Emma no acierta en ninguna de sus empresas, ya que al pretender atraer un candidato para su amiga provoca un lamentable caos. Esto no significa que no posea otras virtudes, al lado de sus defectos, que la institutriz no pudo corregir por haberla mimado en exceso. Porfiada y caprichosa, se empeña en someter a su pupila dentro de un deber ser de las cosas y una moral, por encima de las normas y las jerarquías sociales. Tales falencias nublan su inteligencia, haciéndola descender hasta el ridículo.

Pero Emma cuenta con la simpatía de amigos como Mr. Knigthley, su cuñado, un hombre inteligente, sensible y de buena posición, dieciséis años mayor que ella. Él le señala sus errores y le exige una altura moral que implica enmendarlos. Este espíritu superior, en quien confluyen las cualidades que ella admira, se convertirá en su esposo.
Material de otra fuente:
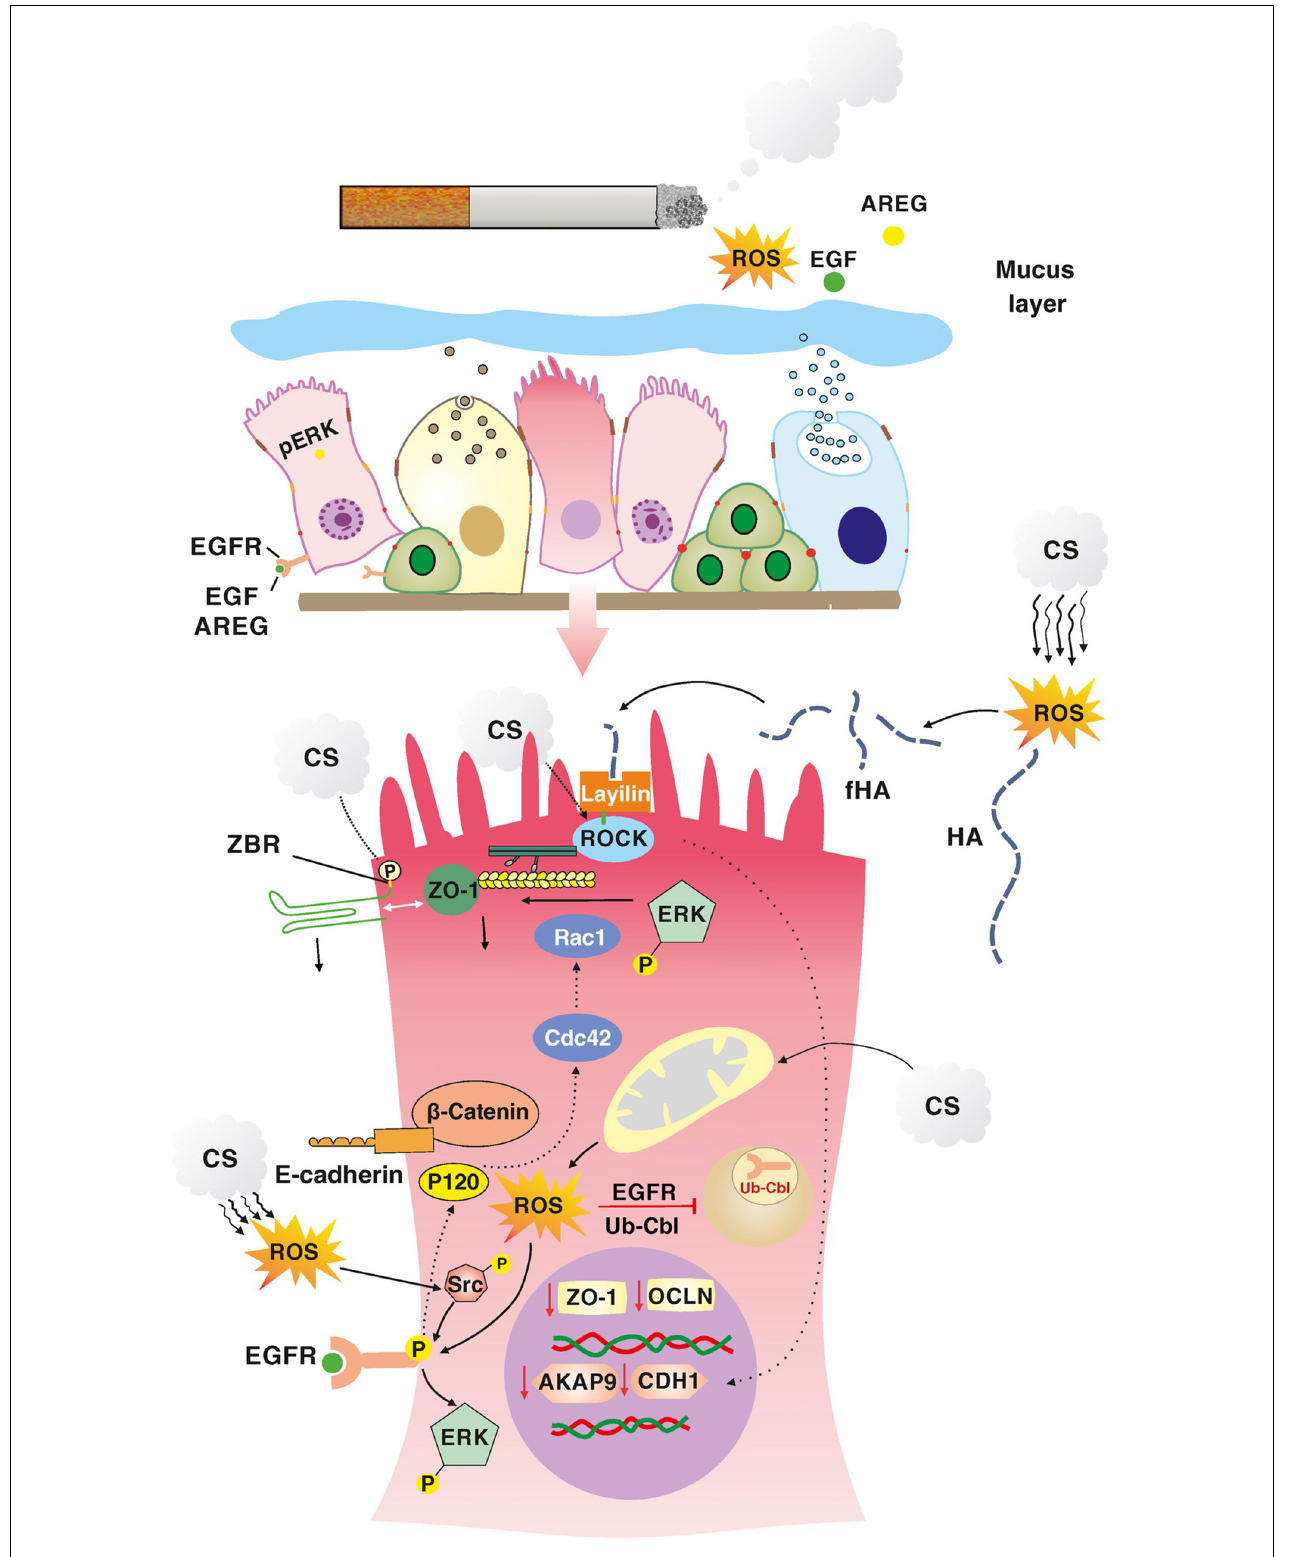
FIGURE 5 | The molecular effect of external noxious on epithelial cell.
Lo que al final nos plantea Emma es cómo educar a la mujer. Si para la cultura española el referente fue La perfecta casada, de Fray Luis de León, para el mundo anglosajón de Jane Austen fueron las lecciones morales de la francesa Madame de Genlis, tutora de los hijos de Luis Felipe II de Orléans. Esta se anticipó a los más modernos métodos de enseñanza y llegó a ser muy admirada por los lectores británicos. Sus libros están repletos de enseñanzas morales y teorías, que expuso en obras como Adelaida y Teodoro, que Austen cita como modelo. Basada en principios de Rousseau al que, sin embargo, se cuestiona desde puntos de vista conservadores, esta autora nos permite entender los planteamientos de Emma, su defensa del sistema social y de los rígidos códigos que separan a los seres cultivados de las personas sin una educación refinada. El propósito de Austen era también que sus lectoras aprendiésemos a querer a las mujeres por su nobleza, más que por sus orígenes.